### 学習用テキスト:
アンケート結果
免疫再構築症候群(IRIS)の発症率に関する調査

研究分担者:古西 満 (奈良県立医科大学健康管理センター)
研究協力者:伊藤 利洋(奈良県立医科大学免疫学)

A 研究目的… わが国におけるIRISの現状を把握し、解決すべき課題を見出す
B 研究方法… HIV診療経験が豊富な医療機関14施設に調査票を送付、2007年1月から2011年12月までの5年間の対象症例数、IRISを発症した症例数、発症疾患の内訳について調査し、1997年から2003年の7年間のART実施症例を対象とした前回調査と比較した。
C 研究結果… アンケート送付施設:HIV診療経験が豊富な医療機関14施設
回答施設:12施設(85.7%)
全体では、対象症例3,216名中でIRISを発症した症例が246名であり、IRIS発症率は7.6%であった。

### 所与の記録:
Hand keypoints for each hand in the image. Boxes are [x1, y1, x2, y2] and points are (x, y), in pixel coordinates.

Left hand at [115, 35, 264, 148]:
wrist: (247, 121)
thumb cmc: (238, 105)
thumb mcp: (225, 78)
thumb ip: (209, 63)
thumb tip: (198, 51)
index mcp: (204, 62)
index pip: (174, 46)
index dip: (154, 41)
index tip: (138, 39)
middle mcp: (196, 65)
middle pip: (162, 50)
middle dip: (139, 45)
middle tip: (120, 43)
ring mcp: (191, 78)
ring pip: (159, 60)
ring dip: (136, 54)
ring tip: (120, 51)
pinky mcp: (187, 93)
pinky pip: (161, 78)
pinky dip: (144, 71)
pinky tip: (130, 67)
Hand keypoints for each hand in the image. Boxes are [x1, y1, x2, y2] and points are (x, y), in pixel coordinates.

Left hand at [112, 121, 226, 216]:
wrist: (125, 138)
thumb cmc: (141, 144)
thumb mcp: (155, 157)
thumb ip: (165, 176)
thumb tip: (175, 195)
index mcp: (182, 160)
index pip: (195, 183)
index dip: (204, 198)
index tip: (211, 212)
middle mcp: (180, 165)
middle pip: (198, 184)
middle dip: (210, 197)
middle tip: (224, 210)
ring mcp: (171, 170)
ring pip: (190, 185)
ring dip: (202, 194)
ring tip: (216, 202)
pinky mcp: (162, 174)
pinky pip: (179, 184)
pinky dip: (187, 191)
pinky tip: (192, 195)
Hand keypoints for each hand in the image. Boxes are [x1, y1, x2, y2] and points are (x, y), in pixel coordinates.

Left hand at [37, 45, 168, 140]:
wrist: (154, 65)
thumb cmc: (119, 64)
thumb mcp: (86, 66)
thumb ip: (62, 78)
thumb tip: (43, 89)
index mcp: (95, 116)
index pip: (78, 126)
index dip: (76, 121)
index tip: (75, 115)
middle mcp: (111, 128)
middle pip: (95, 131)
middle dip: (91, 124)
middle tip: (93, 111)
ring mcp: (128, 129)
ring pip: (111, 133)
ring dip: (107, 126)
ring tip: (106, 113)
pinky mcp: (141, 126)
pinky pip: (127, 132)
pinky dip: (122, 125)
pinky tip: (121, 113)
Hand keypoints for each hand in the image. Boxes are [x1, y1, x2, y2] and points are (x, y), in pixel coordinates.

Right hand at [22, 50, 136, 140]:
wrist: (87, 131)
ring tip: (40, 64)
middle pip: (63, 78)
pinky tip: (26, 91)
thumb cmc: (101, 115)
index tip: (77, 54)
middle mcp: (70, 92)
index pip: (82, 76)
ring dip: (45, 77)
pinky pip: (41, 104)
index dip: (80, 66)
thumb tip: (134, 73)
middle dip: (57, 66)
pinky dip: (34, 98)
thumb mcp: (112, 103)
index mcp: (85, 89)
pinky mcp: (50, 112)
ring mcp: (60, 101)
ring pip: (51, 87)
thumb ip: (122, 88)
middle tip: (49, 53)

### 課題項目 A:
IRIS発症率の調査のうち、「研究協力者:伊藤 利洋(奈良県立医科大学免疫学)」を含む語句で始まり「S発症率は7.6%であった。」で終わる部分を、「医療機関」を「病院」に置き換えて修正してください。
### 課題項目 B:
IRIS発症率の調査で、今回の調査対象とした期間はいつからいつまでですか。

### 解答 A:
研究協力者:伊藤 利洋(奈良県立医科大学免疫学)

A 研究目的… わが国におけるIRISの現状を把握し、解決すべき課題を見出す
B 研究方法… HIV診療経験が豊富な病院14施設に調査票を送付、2007年1月から2011年12月までの5年間の対象症例数、IRISを発症した症例数、発症疾患の内訳について調査し、1997年から2003年の7年間のART実施症例を対象とした前回調査と比較した。
C 研究結果… アンケート送付施設:HIV診療経験が豊富な病院14施設
回答施設:12施設(85.7%)
全体では、対象症例3,216名中でIRISを発症した症例が246名であり、IRIS発症率は7.6%であった。

### 解答 B:
2007年1月から2011年12月までの5年間です。